Most concerningly, the war in Ukraine has featured the widespread use of indiscriminate weaponry, namely anti-personnel mines and cluster munitions. The Holy See calls for the immediate cessation of the use of such weapons, which endanger civilians, especially children, and contaminate our common home.
As Pope Francis has stressed, “concern for the moral implications of nuclear warfare must not be allowed to overshadow the increasingly urgent ethical problems raised by the use in contemporary warfare of so-called ‘conventional weapons’, which should be used for defensive purposes only and not directed to civilian targets”. Indeed, the trail of devastation left by conventional weapons necessitates renewed action to limit their further spread, increase transparency on existing stockpiles and ensure that any use complies with international humanitarian law.
In undertaking such goals, the international community must always place the inherent dignity of the human person at the center. In this regard, the Holy See renews support for the Program of Action (POA) to Prevent, Combat and Eradicate the Illicit Trade in Small Arms and Light Weapons, in which States “determined […] to enhance the respect for life” and looks forward to further progress at the POA’s Fourth Review Conference next year.

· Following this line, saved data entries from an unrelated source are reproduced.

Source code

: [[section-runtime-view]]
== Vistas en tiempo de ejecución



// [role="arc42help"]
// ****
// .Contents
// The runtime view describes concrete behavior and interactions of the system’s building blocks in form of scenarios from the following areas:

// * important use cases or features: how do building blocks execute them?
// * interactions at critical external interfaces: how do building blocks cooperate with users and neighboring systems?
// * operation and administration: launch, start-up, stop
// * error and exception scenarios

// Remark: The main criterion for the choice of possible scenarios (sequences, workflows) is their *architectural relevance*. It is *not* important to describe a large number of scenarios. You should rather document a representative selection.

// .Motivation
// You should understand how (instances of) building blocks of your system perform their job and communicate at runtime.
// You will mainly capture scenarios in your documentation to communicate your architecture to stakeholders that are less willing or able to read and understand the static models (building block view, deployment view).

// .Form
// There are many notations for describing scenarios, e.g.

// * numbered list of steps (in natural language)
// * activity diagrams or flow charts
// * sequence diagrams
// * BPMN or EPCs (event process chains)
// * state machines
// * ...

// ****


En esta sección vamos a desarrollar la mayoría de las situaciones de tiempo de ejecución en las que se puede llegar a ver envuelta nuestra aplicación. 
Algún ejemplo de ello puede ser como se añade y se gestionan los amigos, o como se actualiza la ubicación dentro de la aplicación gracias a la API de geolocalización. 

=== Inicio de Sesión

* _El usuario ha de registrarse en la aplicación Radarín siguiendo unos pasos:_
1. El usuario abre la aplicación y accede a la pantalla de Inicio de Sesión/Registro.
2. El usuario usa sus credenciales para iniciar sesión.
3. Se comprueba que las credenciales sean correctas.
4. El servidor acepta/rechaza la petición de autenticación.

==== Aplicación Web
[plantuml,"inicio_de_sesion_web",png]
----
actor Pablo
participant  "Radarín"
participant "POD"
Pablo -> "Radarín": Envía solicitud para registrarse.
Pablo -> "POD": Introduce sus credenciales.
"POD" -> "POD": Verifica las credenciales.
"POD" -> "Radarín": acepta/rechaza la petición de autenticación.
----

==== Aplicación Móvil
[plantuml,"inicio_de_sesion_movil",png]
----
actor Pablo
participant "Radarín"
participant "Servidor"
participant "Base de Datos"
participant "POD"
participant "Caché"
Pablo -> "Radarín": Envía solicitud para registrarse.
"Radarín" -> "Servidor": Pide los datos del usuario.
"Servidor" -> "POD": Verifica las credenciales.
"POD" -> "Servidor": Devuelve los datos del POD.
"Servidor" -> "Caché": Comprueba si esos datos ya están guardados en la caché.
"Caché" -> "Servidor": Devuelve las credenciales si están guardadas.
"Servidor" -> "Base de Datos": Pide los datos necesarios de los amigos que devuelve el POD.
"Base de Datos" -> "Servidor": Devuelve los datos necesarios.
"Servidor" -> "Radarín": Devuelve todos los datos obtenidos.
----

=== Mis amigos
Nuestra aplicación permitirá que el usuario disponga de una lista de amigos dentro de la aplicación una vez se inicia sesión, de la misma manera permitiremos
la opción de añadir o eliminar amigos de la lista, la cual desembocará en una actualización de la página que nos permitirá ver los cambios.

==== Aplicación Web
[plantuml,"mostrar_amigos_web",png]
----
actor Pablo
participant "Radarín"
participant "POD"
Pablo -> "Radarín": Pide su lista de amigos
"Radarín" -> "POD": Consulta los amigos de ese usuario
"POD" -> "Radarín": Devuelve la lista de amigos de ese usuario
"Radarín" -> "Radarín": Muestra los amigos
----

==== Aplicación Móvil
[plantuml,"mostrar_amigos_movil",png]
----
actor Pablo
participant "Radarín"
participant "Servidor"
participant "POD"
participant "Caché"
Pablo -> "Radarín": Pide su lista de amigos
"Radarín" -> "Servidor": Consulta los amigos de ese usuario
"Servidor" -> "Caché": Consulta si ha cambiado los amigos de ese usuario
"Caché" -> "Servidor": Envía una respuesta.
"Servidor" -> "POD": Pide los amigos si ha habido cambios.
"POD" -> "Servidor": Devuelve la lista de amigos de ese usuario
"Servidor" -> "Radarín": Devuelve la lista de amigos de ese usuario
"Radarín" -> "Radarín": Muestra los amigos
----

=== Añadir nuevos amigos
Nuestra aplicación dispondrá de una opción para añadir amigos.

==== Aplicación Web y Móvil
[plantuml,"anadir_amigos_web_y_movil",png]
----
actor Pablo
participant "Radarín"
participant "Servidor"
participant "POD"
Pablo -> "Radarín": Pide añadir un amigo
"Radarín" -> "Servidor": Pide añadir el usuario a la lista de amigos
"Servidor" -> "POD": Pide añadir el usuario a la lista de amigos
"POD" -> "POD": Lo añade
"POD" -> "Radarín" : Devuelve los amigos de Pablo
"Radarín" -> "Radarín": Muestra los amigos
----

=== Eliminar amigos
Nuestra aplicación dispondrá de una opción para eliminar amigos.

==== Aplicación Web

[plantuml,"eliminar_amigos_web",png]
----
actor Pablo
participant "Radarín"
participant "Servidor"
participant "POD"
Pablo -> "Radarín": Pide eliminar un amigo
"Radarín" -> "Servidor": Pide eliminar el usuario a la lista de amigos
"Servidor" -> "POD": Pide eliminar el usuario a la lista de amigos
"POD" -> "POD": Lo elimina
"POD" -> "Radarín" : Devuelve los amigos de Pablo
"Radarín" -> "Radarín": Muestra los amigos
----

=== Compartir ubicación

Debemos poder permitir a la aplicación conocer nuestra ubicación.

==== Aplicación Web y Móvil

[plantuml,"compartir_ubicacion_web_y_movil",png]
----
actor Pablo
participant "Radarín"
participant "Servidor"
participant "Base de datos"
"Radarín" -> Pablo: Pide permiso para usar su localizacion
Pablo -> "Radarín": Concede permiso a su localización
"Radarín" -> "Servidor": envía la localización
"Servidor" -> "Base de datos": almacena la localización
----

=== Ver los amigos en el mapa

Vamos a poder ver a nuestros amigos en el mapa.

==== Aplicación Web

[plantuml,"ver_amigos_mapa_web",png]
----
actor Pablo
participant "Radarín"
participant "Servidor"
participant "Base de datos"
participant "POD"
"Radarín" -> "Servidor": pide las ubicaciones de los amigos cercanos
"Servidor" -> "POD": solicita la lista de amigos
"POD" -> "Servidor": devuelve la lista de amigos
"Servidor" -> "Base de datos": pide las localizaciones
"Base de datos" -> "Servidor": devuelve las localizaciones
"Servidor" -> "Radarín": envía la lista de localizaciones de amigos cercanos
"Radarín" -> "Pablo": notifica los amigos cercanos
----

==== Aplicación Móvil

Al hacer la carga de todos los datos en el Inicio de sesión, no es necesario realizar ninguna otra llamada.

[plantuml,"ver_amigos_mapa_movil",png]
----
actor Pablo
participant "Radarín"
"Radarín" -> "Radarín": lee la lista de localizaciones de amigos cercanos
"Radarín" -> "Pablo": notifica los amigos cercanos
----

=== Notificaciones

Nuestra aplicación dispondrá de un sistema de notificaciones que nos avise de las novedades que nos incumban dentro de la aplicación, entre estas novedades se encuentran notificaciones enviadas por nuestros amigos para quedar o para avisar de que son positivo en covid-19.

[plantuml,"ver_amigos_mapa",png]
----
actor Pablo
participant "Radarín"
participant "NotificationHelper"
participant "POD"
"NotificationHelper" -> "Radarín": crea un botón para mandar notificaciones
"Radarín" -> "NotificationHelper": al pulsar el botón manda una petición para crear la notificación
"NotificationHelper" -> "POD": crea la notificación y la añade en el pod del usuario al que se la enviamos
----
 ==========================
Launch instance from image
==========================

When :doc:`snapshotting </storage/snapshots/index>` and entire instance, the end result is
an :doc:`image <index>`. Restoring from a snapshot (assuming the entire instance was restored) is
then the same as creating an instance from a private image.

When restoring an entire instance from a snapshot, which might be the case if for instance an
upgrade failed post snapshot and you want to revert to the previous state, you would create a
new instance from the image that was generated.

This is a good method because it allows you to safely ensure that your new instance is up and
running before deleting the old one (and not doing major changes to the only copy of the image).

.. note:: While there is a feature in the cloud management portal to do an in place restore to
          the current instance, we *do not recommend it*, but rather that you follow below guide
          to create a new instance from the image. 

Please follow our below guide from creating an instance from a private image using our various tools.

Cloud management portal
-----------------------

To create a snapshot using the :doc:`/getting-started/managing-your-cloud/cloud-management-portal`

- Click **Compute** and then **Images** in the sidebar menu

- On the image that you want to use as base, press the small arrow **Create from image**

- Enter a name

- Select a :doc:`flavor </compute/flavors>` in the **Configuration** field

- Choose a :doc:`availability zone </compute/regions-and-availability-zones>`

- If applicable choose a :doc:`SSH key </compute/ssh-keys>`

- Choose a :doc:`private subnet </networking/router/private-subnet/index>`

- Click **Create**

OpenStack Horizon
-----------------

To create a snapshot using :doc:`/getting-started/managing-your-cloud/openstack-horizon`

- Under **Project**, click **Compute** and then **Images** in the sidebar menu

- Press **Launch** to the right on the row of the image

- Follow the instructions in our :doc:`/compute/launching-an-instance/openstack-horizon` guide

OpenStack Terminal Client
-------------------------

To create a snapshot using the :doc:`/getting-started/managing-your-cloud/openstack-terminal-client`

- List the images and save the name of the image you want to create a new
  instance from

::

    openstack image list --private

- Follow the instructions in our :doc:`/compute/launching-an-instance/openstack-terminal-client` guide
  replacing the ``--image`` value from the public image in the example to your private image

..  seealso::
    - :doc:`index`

Similarly, my delegation supports the Secretary-General’s call for negotiations “to conclude, by 2026, of a legally binding instrument to prohibit lethal autonomous weapons systems that function without human control or oversight.” In the interim, the Holy See urges all States to refrain from developing such weapons, which can never be morally responsible subjects and violate the dictates of public conscience.
As armed conflict increasingly takes place in densely populated towns and cities, the use of explosive weaponry often proves indiscriminate, with unacceptable casualties among noncombatants and destruction of infrastructure crucial to the survival of civilian populations. In response, the Holy See appreciates the adoption of the Political Declaration on the use of explosive weapons in populated areas in Dublin last November. The Holy See thanks the Government of Ireland for its leadership in this endeavor and hopes that the declaration will shift military operations from a paradigm of collateral damage to one of intended protection, thereby minimizing the loss of life.
In closing, allow me to echo Pope Francis’s message to the Security Council in June: “from the economic point of view, war is often more enticing than peace, inasmuch as it promotes profit, but always for a few and at the expense of the wellbeing of entire populations. The money earned from arms sales is thus money soiled with innocent blood. It takes more courage to renounce easy profits for the sake of keeping peace than to sell ever more sophisticated and powerful weapons. It takes more courage to seek peace than to wage war.”
Thank you, Mr. Chair.
 NPT Treaty Text, Art. VI.
 Pope Francis, Message to Mark the Conference on “Pacem in Terris” Organized by the Academy of Social Sciences, 12 September 2023.
 Report of the United Nations Conference on the Illicit Trade in Small Arms and Light Weapons in All Its Aspects, A/CONF.192/15, New York, 9-20 July 2001, 7.
 United Nations, Our Common Agenda Policy Brief 9: A New Agenda for Peace, July 2023.
 Pope Francis, Address to the Security Council of the United Nations, 14 June 2023.